** TEXTE À LIRE **
_ _ _ _ _ _ _

En plus de fournir de précieuses infos à d’innombrables disciplines scientifiques, les images de Landsat sont tout simplement magnifiques. Une beauté époustouflante qui a inspiré une série intitulée « Earth as Art » (la Terre en tant qu’art) mettant en lumière les clichés les plus captivants. Mais aussi belles soient-elles, ces images nous rappellent brutalement les bouleversements que le changement climatique causé par l’homme provoque sur la planète. Les clichés permettent ainsi de suivre l’intensification des feux de forêt, d’évaluer les dégâts causés par les ouragans et d’observer l’assèchement des lacs, l’érosion des côtes et la déforestation.
Pour tous ceux qui ont collaboré ou collaborent encore à Landsat, ce programme est le fruit d’un amour qui a mobilisé des générations de scientifiques, dont Virginia Norwood, physicienne pionnière qui a conçu l’instrument d’imagerie clé utilisé sur Landsat 1 et plusieurs autres missions initiales du programme.
Par rapport à ses successeurs, le Landsat 1 qui a été mis hors service en 1978 était un engin spatial relativement simple. Pourtant, d’après les dires de Jim Irons, beaucoup le considéraient déjà à l’époque comme « la voie de l’avenir ». Il faut dire qu’Irons a dirigé Landsat pendant des années et occupe actuellement au Goddard Space Flight Center de la NASA les fonctions de responsable scientifique adjoint du projet pour Landsat 7, et de responsable scientifique du projet pour Landsat 8.
« Je pense qu’il était clair qu’il allait révolutionner la façon dont nous allions observer la Terre au fil du temps », explique Jim Irons, fraîchement retraité de son poste de directeur de la division des sciences de la Terre à Goddard, lors d’un appel conjoint avec Temilola Fatoyinbo, membre de l’équipe Landsat.
« Même si nous utilisons maintenant des données d’une bien meilleure résolution, il est toujours utile de les comparer à celles du premier Landsat », ajoute Fatoyinbo, chercheuse en sciences physiques spécialisée dans les écosystèmes côtiers au laboratoire des sciences biosphériques de Goddard. « La vraie force du projet, c’est la possibilité de comparer et regarder le même point sur la Terre à travers le temps. Il n’y a que Landsat qui rend cela possible. »

_ _ _ _ _ _ _

** LISTE DES ITEMS **
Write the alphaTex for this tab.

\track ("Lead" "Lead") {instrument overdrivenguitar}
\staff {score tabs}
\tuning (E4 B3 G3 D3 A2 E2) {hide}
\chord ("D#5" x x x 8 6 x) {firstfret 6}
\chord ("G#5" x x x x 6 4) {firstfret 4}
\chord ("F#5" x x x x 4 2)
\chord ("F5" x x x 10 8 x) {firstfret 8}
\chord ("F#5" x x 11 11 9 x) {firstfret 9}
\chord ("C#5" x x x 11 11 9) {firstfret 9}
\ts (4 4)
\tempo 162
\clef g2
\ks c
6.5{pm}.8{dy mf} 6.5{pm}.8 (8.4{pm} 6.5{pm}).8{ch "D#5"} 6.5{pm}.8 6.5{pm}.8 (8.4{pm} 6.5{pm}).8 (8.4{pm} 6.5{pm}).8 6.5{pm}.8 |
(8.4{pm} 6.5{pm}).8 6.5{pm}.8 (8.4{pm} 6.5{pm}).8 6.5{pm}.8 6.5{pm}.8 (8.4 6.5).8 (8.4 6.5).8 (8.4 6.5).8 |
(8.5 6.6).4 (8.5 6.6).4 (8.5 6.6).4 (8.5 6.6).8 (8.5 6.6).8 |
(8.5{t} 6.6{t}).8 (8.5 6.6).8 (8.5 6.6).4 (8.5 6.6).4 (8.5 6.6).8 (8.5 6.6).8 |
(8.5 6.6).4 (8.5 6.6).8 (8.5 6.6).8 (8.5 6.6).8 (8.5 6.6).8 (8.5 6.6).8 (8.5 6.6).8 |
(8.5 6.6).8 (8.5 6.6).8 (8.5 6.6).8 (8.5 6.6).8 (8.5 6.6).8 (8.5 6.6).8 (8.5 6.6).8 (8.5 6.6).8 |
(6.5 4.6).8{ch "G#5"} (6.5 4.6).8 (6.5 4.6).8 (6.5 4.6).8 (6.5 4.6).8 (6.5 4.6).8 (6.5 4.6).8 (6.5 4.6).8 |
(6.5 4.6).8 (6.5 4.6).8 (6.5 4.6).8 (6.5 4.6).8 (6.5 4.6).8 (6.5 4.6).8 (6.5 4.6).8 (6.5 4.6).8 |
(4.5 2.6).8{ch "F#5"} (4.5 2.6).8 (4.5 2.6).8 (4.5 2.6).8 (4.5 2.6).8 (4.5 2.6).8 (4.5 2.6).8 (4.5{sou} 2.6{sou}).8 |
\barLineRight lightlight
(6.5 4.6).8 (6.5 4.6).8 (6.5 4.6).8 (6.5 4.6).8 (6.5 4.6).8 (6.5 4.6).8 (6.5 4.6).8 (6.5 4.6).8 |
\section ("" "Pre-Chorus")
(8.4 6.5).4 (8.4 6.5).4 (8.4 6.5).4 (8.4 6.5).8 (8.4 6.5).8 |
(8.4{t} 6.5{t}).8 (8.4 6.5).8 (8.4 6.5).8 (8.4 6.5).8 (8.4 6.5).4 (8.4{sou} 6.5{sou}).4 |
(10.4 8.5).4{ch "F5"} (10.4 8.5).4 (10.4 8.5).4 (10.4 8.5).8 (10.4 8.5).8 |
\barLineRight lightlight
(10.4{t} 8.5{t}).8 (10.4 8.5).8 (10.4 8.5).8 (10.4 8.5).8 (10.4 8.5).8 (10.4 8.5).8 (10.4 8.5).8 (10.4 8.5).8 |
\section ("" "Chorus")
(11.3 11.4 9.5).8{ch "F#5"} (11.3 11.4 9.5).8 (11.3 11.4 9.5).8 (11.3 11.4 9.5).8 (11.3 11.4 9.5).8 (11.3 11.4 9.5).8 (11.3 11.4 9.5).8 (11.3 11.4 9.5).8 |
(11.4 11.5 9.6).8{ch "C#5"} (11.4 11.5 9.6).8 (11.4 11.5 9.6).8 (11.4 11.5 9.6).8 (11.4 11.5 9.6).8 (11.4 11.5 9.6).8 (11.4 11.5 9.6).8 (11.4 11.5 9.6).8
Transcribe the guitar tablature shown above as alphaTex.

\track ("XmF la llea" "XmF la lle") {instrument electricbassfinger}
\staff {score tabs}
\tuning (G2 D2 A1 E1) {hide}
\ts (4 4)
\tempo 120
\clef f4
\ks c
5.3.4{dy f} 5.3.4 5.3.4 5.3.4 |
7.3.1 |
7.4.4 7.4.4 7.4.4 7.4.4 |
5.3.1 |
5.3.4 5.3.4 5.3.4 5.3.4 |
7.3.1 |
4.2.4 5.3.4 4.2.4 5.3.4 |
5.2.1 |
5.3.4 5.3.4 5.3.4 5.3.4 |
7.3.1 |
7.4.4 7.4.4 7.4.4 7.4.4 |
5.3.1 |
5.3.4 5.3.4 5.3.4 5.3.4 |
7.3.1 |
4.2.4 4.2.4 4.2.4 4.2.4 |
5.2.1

_ _ _ _ _ _ _

** CONSIGNES DE TRAVAIL **
A – Reproduisez fidèlement le passage du texte sur Landsat qui va de « Pour tous ceux » jusqu'à « initiales du programme. » inclus.
B – Poursuivez le texte sur le programme Landsat à partir de l'endroit où il s'arrête.

** CORRIGÉ PAR EXERCICE **
A –
Pour tous ceux qui ont collaboré ou collaborent encore à Landsat, ce programme est le fruit d’un amour qui a mobilisé des générations de scientifiques, dont Virginia Norwood, physicienne pionnière qui a conçu l’instrument d’imagerie clé utilisé sur Landsat 1 et plusieurs autres missions initiales du programme.

B –
Le monde que Landsat 1 a laissé derrière lui était très différent de celui que ses successeurs opérationnels, Landsat 7 à 9, observent aujourd’hui. Lorsque le programme a été lancé, les scientifiques avaient déjà tiré la sonnette d’alarme sur le changement climatique causé par les émissions de gaz à effet de serre provenant de la consommation de combustibles fossiles, mais ses 50 années d’existence ont permis d’en documenter les conséquences désastreuses avec une précision sans précédent.
Parce que Landsat a fourni une couverture mondiale calibrée constante et gratuite pendant des décennies, le programme se pose comme « un outil vraiment puissant pour comprendre les impacts du changement climatique à bien des égards », déclare Irons, citant des observations du « recul des glaciers, de la déforestation et de la perturbation des forêts amazoniennes, de la croissance urbaine, des changements dans les écosystèmes, etc. », tous des éléments qui « reflètent le changement climatique — et la liste est encore longue ».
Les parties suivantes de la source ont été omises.